Review Photo/JAMES LOEWENSTEIN Parent Kristy Mosier asks the Towanda School Board to move the bus stop for her children to a road with less truck traffic.
The Towanda School Board on Monday established a new chemistry course at Towanda High School and continued to work on the district's budget for the 2010-11 school year, which currently has a shortfall of a little over $1 million.
The new chemistry course that was established, which is called Chemistry in the Community, "will be an opportunity for some students who shy away from chemistry and physics because they are somewhat intimidated by the name of the course," said Principal Dennis Peachey. The mathematics used in the course will not be as tough as in the regular chemistry course, he said.
The course, which was developed by the American Chemical Society, focuses on issues in society, such as the limited availability of water in the western United States, and teaches chemistry concepts in connection with those issues, said Mike Hudyncia, a science teacher at the high school.
The course also has a heavy hands-on component to the teaching, which could involve, for example, getting water samples from a stream in Towanda and measuring the pH, or acidity, of that water, Hudyncia said.
The same course is also taught in some other local school districts, Peachey said.
Budget
For the first time, the school board got a chance to look at projected revenue and projected expenses for the school district's proposed 2010-11 budget, and at this point there is shortfall in the budget of a little over $1 million, said Doreen Secor, school district business manager.
The projected expenditures for the school district for the 2010-11 school year are $24,103,668, while the projected revenues for 2010-11 school year are $23,058,117, she said.
However, the size of the shortfall could be decreased for a number of reasons, Secor said.
She said the expenditures include all of the capital improvement projects that have been requested for the coming year - including a $200,000 resurfacing of the high school track and a $50,000 replacement of piping at the high school pool - and the board could choose not do to some of those projects, she said.
She also said the school district could apply for a waiver from the state for how $340,000 in federal stimulus dollars could be used, which, if granted, would ease the shortfall.
Currently, the $340,000 can only be used to establish new programs or expand existing programs which would boost student achievement, but if the waiver were granted, the school district would be able to use the money, for example, to hire new teachers to replace retiring teachers to keep class sizes low, Secor said.

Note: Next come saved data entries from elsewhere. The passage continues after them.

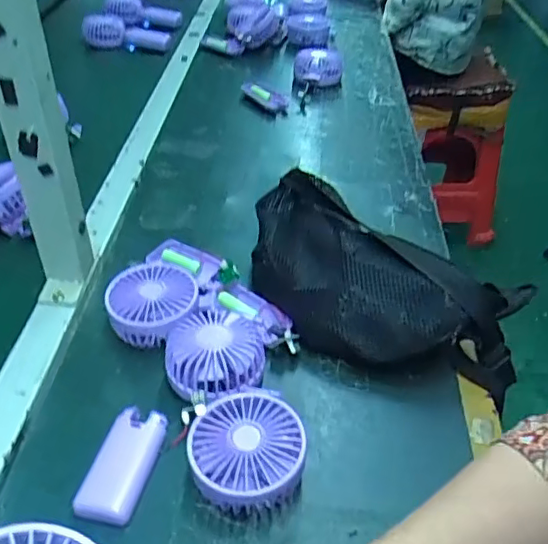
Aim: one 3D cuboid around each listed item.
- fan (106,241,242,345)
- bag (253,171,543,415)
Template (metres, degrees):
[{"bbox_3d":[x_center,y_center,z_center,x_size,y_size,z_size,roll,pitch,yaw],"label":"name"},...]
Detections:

School Board President Peggi Munkittrick said the size of the shortfall is actually much less than it usually is at this stage of the budget process.

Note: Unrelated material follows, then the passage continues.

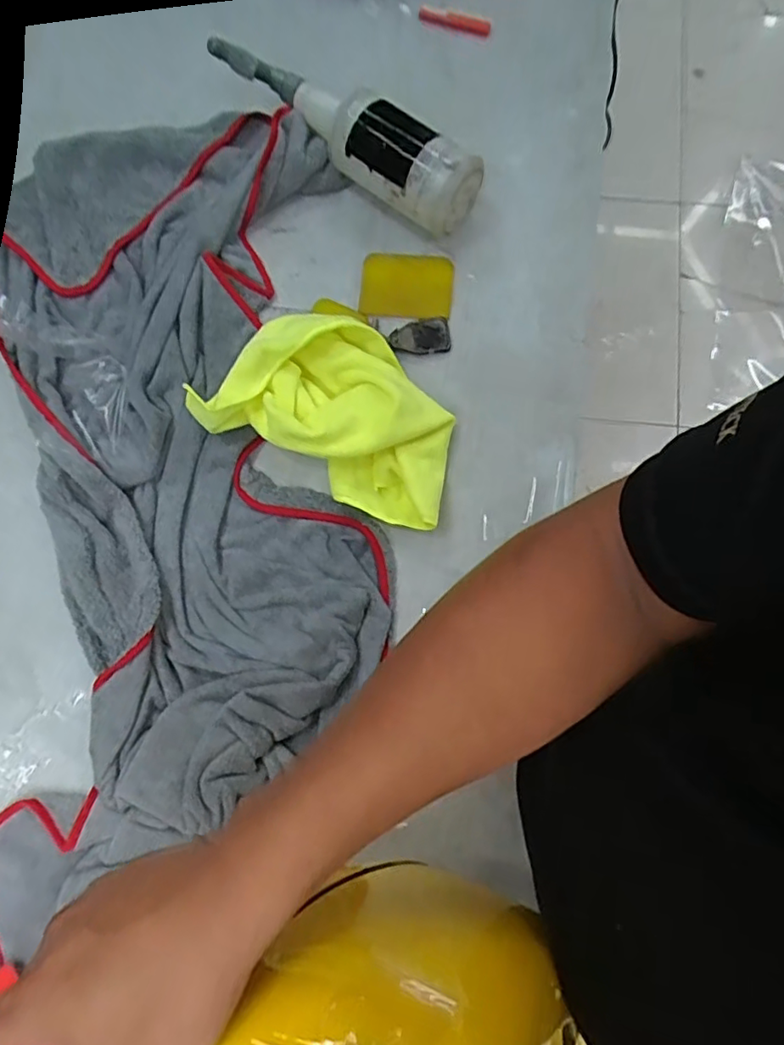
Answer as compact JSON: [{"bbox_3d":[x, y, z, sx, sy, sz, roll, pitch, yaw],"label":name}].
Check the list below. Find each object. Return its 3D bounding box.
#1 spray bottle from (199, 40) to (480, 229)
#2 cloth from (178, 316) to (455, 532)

The school board has passed a resolution limiting any increase in the property or occupation tax this year to 4.1 percent.
The revenues in the proposed budget include a 9.22 percent increase in state basic education funding for the school district, which was included in Gov. Ed Rendell's proposed budget for Fiscal Year 2010-11, Secor said.
However, Secor said she did not know if the school district will receive the full increase in basic education funding.
The 9.22 percent increase would raise the state's basic education funding to the school district by $597,495, bringing it up to $7,077,094, Secor said.
The increase is in line with Rendell's Costing Out Study, which looked at the amount of money that would be needed to adequately fund school districts in Pennsylvania, Secor said.
However, Towanda school officials said that Sen. Gene Yaw and state Rep. Tina Pickett do not support the level of state funding for schools this year that is called for in the Costing Out Study, Towanda school officials said. The lack of available state funds this year has been cited as the main reason for not funding schools at the level recommended in the Costing Out Study.
Two parents, Kristy Mosier and Suzanne Ferris, also asked the school board to establish a school bus stop on the road they live on, Boat Club Road in Durell.
Currently their children, some of whom are younger than 11 years old, have to walk to a bus stop on state Route 187.
They said the heavy trucks from the gas industry make the bus stop on Route 187 less safe. And Mosier said that she is concerned that many people working in the gas industry are not from this area, and therefore could be a risk to their children.
The school board directed Mosier and Ferris to work with Secor on the matter.